■ Short problem
Which lines in the listing below contain the string "label"? Copy each of those lines in full.

** START Records shown **

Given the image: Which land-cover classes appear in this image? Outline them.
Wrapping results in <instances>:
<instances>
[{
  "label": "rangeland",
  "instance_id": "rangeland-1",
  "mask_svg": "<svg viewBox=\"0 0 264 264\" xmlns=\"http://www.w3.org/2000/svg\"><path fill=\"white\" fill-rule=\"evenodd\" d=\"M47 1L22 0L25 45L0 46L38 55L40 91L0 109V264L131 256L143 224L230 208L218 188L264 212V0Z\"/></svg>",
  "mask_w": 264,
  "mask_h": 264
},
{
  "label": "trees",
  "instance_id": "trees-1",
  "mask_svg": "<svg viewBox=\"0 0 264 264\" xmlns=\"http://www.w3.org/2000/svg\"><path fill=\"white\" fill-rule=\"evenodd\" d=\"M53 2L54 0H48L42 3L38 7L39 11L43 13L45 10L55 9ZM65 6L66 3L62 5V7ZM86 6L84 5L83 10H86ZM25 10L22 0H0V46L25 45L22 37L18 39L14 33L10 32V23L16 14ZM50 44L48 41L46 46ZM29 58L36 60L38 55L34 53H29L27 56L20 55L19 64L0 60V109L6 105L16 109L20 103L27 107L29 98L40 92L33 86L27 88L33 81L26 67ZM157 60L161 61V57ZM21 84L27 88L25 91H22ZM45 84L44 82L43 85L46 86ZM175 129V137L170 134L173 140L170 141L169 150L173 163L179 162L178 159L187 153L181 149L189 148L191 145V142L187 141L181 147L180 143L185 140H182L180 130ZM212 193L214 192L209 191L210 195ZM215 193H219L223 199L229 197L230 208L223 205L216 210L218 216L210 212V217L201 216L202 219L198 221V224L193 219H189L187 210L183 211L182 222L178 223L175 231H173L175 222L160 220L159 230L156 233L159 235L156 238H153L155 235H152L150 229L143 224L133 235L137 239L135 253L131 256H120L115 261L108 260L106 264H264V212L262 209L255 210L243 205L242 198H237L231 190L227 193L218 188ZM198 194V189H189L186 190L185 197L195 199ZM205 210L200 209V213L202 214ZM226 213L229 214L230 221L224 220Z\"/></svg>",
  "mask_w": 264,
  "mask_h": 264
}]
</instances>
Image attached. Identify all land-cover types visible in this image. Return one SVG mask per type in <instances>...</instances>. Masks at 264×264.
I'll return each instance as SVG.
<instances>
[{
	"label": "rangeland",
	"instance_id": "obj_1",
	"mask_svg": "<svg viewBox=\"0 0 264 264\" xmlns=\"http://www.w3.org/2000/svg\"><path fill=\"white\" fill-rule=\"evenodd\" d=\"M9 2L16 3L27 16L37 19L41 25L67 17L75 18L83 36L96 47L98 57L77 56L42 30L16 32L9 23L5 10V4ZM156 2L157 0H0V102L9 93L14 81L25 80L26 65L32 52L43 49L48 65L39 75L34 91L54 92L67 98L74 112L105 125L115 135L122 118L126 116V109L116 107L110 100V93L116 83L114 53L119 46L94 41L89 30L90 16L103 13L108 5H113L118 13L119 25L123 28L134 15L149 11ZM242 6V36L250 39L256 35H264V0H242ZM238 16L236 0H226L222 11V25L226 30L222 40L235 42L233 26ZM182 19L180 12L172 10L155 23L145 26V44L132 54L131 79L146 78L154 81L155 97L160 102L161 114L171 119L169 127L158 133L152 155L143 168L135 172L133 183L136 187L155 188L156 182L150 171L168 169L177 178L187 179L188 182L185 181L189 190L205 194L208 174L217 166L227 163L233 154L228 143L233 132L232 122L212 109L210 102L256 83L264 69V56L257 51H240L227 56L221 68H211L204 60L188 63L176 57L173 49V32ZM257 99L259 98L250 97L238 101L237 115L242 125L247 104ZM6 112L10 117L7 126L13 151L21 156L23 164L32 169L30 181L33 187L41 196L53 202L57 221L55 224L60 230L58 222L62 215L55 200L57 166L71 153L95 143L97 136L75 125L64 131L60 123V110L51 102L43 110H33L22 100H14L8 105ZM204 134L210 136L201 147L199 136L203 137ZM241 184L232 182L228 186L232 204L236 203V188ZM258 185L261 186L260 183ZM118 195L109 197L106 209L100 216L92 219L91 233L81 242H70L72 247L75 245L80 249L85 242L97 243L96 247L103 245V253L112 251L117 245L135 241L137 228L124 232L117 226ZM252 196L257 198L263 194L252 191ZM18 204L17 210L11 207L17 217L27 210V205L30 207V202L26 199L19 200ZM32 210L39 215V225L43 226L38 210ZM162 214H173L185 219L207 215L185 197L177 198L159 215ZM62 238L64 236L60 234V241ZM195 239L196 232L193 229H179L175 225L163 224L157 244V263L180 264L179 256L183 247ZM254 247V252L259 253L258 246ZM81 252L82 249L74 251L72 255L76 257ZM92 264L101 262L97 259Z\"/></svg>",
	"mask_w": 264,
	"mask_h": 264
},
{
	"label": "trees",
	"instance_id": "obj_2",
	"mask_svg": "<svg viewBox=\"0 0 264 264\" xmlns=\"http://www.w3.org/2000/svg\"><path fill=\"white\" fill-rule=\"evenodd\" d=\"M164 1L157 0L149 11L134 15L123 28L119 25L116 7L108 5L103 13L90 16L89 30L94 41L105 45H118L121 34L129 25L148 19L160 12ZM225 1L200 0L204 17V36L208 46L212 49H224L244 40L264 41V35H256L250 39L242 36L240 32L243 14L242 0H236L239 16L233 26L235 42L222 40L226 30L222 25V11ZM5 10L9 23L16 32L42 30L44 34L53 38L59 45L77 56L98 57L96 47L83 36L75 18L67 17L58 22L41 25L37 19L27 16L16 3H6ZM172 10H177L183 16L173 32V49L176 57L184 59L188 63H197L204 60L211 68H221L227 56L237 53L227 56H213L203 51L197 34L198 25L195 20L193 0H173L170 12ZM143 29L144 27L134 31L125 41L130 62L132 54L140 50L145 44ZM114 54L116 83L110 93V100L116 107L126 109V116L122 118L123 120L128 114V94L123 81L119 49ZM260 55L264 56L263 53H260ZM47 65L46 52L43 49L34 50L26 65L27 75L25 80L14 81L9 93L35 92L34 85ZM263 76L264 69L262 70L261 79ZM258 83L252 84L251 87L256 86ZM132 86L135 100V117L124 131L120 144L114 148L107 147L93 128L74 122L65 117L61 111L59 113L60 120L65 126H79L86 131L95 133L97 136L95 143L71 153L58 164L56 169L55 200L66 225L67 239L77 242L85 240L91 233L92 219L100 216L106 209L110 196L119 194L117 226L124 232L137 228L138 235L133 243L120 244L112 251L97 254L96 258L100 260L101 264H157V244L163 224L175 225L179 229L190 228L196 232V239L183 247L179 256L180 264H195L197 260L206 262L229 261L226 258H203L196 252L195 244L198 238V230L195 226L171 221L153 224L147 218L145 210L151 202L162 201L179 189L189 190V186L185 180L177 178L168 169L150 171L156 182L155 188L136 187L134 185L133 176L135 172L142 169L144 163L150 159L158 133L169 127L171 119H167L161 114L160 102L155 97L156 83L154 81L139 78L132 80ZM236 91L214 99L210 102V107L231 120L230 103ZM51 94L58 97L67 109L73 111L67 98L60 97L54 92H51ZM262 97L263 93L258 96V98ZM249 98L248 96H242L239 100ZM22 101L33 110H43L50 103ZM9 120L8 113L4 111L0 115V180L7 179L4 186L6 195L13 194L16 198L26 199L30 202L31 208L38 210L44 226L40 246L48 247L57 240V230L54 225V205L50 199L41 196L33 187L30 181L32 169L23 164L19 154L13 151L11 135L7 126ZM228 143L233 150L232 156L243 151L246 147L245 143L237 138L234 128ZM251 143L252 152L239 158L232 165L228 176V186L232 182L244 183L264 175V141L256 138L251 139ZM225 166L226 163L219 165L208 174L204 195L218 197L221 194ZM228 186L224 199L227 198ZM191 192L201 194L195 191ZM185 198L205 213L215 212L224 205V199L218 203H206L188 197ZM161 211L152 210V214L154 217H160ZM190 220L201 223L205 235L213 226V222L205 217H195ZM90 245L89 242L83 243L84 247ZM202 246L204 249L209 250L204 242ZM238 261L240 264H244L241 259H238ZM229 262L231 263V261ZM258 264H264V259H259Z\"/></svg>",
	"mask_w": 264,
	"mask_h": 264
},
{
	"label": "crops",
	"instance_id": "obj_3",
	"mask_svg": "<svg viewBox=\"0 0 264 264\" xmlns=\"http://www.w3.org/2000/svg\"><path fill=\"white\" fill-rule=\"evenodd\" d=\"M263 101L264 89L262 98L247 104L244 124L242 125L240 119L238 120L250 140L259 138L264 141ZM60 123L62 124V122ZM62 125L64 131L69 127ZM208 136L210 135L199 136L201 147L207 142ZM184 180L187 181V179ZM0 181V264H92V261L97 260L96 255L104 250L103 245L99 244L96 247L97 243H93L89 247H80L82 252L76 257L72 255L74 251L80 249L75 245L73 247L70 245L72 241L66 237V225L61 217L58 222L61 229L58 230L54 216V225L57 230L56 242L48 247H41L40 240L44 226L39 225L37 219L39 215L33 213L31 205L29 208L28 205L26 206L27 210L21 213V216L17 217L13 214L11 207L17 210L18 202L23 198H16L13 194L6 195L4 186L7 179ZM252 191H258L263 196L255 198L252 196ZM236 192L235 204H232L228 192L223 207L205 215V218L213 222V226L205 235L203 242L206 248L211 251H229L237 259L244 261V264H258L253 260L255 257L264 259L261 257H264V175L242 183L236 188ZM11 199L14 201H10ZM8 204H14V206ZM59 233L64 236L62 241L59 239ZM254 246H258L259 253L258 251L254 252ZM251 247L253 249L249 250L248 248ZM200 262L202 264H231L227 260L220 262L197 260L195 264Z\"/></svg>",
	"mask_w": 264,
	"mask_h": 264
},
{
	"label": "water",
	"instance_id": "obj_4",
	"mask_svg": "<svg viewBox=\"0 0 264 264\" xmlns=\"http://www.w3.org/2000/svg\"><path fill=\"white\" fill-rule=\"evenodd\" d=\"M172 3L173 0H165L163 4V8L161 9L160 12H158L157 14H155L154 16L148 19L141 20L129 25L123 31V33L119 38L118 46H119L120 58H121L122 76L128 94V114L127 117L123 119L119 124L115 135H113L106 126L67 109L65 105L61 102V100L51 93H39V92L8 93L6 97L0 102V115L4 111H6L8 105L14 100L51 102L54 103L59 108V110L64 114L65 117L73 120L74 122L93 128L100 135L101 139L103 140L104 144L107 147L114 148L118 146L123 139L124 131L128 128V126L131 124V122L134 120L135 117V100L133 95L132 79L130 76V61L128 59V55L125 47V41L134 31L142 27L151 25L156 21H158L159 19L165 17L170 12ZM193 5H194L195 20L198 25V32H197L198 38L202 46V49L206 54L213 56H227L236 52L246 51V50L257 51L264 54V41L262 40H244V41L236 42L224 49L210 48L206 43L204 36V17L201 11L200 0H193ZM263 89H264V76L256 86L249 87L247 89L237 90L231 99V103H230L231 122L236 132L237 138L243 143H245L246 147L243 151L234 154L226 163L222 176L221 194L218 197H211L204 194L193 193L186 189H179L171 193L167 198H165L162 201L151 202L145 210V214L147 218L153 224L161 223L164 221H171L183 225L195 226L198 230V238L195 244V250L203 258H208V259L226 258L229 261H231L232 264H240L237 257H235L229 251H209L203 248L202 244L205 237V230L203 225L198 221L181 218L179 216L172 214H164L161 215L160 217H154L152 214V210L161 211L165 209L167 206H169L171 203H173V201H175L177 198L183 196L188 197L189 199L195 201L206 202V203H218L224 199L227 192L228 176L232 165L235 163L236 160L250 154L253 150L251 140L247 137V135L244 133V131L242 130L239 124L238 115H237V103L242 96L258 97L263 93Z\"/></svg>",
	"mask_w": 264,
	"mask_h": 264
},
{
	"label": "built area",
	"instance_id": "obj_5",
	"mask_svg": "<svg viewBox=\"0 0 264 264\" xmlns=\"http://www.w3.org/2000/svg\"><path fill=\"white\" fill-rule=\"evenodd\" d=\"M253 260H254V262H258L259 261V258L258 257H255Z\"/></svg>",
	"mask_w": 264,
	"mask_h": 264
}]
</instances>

** END Records shown **

■ In response
  "label": "rangeland",
  "label": "trees",
	"label": "rangeland",
	"label": "trees",
	"label": "crops",
	"label": "water",
	"label": "built area",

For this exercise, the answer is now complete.